Inhaltlich setzte Magyar auf soziale und wirtschaftliche Themen. Viele junge Menschen hätten das Land verlassen, weil sie unter Wohnungskrise, Korruption und fehlenden Perspektiven litten. Eine Wehrpflicht lehnt er klar ab; ein entsprechendes Verbot wolle er in der Verfassung verankern. Gewalt und Krieg verurteile seine Partei grundsätzlich.
In der Migrationspolitik positionierte sich TISZA gegen den EU-Migrationspakt sowie gegen einen beschleunigten EU-Beitritt der Ukraine. Gleichzeitig versprach Magyar, politische Gegner künftig nicht mehr als „Verräter“ zu diffamieren. Es sei inakzeptabel, Andersdenkende zu stigmatisieren.
Pro-EU-Kurs und Bruch mit Orban
Magyar, einst selbst Teil des FIDESZ-Umfelds, gründete TISZA nach einem Skandal um die Begnadigung eines verurteilten Helfers in einem Missbrauchsfall. Der Skandal kostete unter anderem die damalige Justizministerin Judit Varga – Magyars frühere Ehefrau – ihr Amt. Magyar wirft Orban und dessen Umfeld systematische Korruption vor und kündigt Reformen im Gesundheitswesen sowie in anderen öffentlichen Bereichen an.
In seinem kürzlich veröffentlichten Wahlprogramm bekennt sich TISZA klar zur EU- und NATO-Mitgliedschaft. Ungarn solle wieder ein „nützliches, glaubwürdiges und konstruktives“ Mitglied der westlichen Bündnisse sein. Eine „Schaukelpolitik“ zwischen Ost und West werde es unter seiner Führung nicht geben.
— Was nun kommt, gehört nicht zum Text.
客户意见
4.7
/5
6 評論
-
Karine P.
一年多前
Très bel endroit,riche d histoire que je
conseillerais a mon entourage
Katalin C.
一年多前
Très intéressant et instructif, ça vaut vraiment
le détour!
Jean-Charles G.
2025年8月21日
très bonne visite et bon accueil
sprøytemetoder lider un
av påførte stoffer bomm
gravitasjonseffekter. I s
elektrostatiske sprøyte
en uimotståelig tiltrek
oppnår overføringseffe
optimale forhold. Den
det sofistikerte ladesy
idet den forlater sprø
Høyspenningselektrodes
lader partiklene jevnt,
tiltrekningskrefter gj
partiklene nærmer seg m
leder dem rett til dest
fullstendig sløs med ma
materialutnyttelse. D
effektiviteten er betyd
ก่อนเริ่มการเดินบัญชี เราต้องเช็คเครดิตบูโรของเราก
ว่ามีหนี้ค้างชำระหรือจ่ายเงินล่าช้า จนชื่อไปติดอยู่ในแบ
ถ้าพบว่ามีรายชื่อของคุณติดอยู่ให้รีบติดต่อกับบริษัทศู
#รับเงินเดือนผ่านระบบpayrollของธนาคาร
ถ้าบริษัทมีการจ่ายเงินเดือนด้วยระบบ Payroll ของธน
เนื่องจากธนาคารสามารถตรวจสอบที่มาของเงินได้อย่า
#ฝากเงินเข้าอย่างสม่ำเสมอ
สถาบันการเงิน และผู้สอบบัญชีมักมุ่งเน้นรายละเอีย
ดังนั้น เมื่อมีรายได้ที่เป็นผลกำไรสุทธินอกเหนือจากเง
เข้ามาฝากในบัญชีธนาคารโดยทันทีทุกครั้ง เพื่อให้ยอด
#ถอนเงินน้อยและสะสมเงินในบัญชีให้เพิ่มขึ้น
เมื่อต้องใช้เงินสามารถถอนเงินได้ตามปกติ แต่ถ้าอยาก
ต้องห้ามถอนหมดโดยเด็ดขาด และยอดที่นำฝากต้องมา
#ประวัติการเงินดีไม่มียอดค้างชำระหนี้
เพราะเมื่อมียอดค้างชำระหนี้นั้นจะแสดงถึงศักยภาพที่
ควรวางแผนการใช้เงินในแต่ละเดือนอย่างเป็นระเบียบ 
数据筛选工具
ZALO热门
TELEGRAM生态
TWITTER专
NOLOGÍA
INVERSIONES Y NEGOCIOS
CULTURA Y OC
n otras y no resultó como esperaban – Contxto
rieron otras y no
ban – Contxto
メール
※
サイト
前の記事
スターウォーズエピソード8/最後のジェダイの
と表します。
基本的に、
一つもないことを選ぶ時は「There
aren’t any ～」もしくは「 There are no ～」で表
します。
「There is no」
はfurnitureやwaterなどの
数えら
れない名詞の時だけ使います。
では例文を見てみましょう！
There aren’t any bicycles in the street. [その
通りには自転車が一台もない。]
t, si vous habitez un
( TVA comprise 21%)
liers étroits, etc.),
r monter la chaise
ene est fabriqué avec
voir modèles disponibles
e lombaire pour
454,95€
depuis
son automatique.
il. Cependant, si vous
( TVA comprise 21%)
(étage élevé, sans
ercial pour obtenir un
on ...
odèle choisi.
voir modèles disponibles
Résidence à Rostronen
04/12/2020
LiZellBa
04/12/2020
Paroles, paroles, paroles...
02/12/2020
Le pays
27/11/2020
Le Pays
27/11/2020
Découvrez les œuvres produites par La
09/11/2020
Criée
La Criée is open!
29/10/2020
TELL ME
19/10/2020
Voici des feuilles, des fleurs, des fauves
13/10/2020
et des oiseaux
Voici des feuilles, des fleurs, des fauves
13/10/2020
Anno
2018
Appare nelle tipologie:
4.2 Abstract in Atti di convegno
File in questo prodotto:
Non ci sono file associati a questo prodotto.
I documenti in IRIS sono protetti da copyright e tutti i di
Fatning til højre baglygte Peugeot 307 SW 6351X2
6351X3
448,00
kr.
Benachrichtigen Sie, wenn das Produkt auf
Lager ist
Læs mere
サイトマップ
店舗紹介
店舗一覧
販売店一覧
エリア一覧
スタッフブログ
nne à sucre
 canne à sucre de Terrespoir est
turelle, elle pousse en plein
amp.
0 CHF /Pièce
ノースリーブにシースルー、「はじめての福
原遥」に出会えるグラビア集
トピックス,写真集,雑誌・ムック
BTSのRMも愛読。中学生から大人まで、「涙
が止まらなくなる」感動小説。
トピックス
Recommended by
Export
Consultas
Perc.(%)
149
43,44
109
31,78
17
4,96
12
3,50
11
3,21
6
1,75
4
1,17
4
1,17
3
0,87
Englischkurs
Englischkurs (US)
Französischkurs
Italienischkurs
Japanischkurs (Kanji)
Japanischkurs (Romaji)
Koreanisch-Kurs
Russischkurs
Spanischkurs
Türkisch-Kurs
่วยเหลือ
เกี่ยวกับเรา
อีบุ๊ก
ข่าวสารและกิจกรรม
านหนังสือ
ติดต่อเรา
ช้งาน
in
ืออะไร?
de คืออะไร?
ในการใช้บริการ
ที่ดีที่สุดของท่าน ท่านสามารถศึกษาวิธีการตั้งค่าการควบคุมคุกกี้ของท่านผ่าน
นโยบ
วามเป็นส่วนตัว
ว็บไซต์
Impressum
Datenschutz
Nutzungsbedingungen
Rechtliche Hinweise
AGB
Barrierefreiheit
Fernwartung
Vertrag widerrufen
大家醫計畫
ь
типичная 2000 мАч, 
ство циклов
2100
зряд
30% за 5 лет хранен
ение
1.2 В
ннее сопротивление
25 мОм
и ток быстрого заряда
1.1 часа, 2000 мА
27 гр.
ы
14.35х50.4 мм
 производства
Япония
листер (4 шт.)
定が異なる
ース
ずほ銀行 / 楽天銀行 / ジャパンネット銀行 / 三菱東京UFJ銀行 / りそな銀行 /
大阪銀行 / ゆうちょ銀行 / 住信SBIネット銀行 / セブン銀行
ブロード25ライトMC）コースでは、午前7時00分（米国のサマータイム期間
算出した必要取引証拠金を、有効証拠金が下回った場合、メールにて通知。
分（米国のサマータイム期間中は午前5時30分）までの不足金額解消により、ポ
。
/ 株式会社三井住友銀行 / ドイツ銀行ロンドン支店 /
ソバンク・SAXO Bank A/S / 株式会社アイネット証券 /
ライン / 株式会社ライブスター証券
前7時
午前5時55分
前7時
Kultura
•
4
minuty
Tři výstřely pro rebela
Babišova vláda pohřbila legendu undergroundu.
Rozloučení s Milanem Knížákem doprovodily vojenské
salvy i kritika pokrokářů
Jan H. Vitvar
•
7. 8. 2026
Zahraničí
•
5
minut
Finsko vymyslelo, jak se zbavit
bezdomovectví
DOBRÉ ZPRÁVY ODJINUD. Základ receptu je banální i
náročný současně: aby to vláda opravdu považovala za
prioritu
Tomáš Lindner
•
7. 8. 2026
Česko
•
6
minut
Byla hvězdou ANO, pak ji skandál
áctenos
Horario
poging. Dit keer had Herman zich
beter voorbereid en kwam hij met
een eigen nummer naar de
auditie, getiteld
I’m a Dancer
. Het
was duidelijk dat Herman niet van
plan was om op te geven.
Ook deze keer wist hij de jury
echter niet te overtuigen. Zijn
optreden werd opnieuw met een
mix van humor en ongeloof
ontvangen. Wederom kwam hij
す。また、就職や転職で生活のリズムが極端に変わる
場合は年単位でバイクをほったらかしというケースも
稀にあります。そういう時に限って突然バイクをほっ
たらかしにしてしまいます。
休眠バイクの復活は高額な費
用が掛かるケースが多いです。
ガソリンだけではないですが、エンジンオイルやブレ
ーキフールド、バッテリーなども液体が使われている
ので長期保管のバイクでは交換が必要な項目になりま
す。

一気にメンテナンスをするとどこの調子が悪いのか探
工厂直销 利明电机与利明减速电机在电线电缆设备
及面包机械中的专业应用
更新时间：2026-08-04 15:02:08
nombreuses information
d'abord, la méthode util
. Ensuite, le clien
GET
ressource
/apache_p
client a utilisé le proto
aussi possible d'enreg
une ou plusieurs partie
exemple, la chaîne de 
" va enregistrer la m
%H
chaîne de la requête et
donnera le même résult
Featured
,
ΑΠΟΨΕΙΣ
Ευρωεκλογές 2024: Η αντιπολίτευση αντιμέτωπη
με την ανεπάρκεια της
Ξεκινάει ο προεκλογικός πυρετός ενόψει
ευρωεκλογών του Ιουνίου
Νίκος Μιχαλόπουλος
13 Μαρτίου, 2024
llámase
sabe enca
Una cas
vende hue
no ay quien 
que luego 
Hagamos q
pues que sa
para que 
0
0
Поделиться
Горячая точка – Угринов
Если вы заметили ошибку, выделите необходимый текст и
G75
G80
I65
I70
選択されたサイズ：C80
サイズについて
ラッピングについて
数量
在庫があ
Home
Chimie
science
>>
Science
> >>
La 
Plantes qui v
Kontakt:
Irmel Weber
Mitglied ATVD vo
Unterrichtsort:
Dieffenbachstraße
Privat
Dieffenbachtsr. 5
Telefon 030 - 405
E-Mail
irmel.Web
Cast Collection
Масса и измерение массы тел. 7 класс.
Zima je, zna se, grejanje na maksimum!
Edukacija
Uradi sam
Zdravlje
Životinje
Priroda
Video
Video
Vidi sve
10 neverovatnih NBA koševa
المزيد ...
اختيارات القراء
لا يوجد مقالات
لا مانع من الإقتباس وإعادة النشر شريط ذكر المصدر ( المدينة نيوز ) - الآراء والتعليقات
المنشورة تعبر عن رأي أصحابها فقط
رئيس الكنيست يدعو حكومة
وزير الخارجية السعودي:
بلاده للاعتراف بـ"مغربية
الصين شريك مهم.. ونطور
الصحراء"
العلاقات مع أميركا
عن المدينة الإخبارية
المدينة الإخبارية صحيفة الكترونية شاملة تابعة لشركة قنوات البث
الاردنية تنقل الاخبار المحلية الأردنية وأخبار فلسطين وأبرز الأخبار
Schmutziger Wahlkampf und neue Affären
Der Wahlkampf wird zunehmend aggressiv geführt. Mehrfach tauchten offenbar mithilfe künstlicher Intelligenz manipulierte Videos auf, in denen Magyar Aussagen zugeschrieben wurden, die er nicht getätigt hat. Die Drohung mit der Veröffentlichung eines kompromittierenden Videos sorgte zusätzlich für Aufsehen.
Auch Orban steht unter Druck: Enthüllungen über Missstände in staatlichen Einrichtungen sowie Vorwürfe einer Umweltbelastung durch eine Batteriefabrik in Göd beschäftigen die Öffentlichkeit. In Budapest demonstrierten zuletzt Hunderte gegen Umweltverschmutzung.
In seiner eigenen Rede zur Lage der Nation warf Orban der TISZA-Partei vor, mit Brüssel, internationalen Konzernen und Finanzinstituten gemeinsame Sache zu machen, um Ungarn in einen Krieg hineinzuziehen. Die genannten Unternehmen wiesen diese Vorwürfe zurück.
Orban zeigte sich dennoch siegessicher. Seine „wahren Gegner“ seien nicht die ungarischen Oppositionsparteien, sondern deren „Herren in Brüssel“, erklärte er. TISZA sei eine „Schöpfung Brüssels“, behauptete er weiter.
Mit Blick auf die Umfragen deutet vieles auf ein enges Rennen hin – und auf einen Wahlkampf, der weiter an Schärfe gewinnen dürfte.